トットちゃんの日々の生活風景でもそれが描かれるが、トモエ学園の生徒は実際にも富裕層が多かったようだ。
(原作によると、同級生には東郷元帥を大叔父に持つ子もいたという)

この場面は、観客からみると表象と意味がねじれを起こしている。
観客は、貧しいものがお金持ちに打ち勝つ物語を期待するもので、その逆ではない。
この映画は、原作の多くのエピソードからなぜこれを選び、ふくらませたのか。

なぜスクラムを組むのか

この映画でトットちゃんのパパは、気の毒なほど無力だ。
軍歌の演奏を拒否はしてみるものの、自分の犬さえも守ることはできず、結局は戦争にいって人を殺すことになってしまう。
ヒヨコの死は予見できても、それに対してはなにもできない。

その姿は、スクラムを組んだ昭和の学生運動が「大学に行ける」という意味での比較的富裕な階級が主体であったこと、その結果も徒労であったことを思わせ、結局は他国での戦争の結果も享受しながら成長した戦後日本も連想させる。

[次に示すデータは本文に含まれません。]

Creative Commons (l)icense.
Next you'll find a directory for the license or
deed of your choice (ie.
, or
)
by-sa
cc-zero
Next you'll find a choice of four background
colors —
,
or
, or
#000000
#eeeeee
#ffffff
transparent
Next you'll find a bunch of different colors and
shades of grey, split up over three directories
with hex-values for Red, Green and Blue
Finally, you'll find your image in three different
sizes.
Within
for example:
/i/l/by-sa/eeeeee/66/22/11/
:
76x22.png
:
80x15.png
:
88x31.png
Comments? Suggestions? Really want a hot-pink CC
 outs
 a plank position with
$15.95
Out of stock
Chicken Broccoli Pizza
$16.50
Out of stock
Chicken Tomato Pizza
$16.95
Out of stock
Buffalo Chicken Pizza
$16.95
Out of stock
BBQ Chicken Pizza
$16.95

その後の歴史を知る現代の私たちから見ると、トットちゃん達の組むスクラムの意味は明白であり、それは金持ちインテリの幻想の産物であって、それ故に無残に失敗してしまう運動に他ならない。

小林先生の眼

燃え上がるトモエ学園の前に立つ小林先生の瞳は燃え盛る炎を映してのことだろうか。赤く縁取られて、私には仁王の眼のように見える。
現代の私たちを睨みつけているようにも。
理想の無為を知りながら、子どもたちの前に立つ小林先生の涙は本当はなにを意味していたのだろうか。

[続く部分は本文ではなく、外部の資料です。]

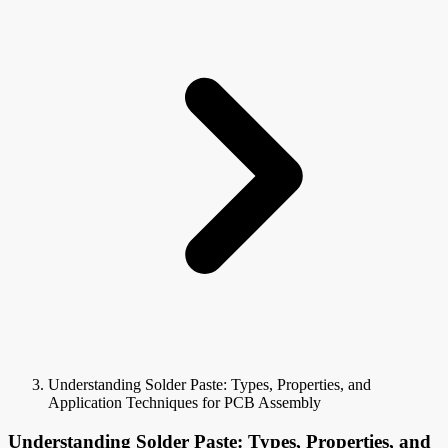
Understanding Solder Paste: Types, Properties, and
Application Techniques for PCB Assembly
Understanding Solder Paste: Types, Properties, and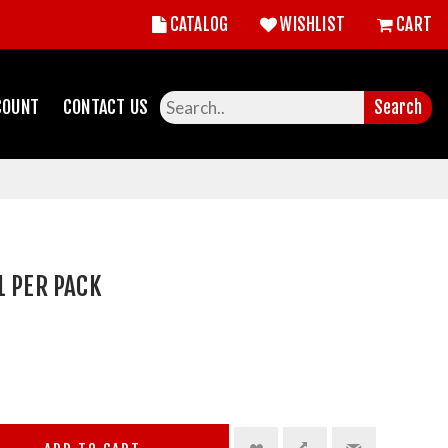
CATALOG
WISHLIST
CART
COUNT
CONTACT US
Search
1 PER PACK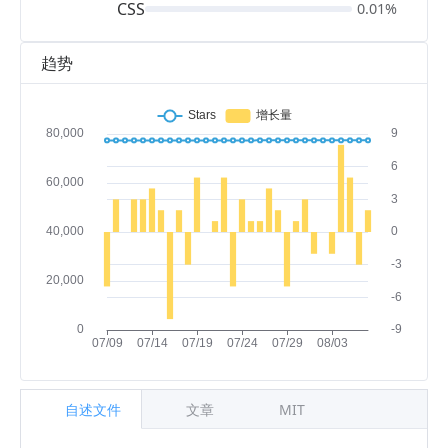
CSS
0.01%
趋势
自述文件
文章
MIT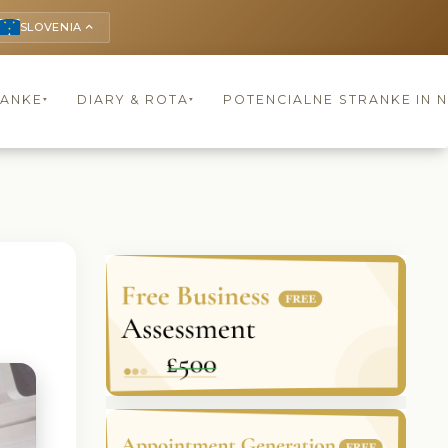
SLOVENIA
keyboard_arrow_up
RANKE
DIARY & ROTA
POTENCIALNE STRANKE IN 
▾
▾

この映画にはインテリが演奏するバイオリンの他にも音楽が登場する。
ちんどん屋は、インテリの社会から見ればはぐれものであり、
河原者の衣鉢を継ぐものであり、
リトミックのように、歩きながら、踊りながら、音楽を奏でるものたちである。

そして、お金持ちのインテリ家庭に育ち、トモエ学園の薫陶をうけたトットちゃんは、我々がよく知るようにそのちんどん屋の道を歩んでいくのだ。
黒柳徹子さんは、
「私、大きくなったら、この学校の先生に、なってあげる。必ず」
という小林先生との約束を果たしたと私は思う。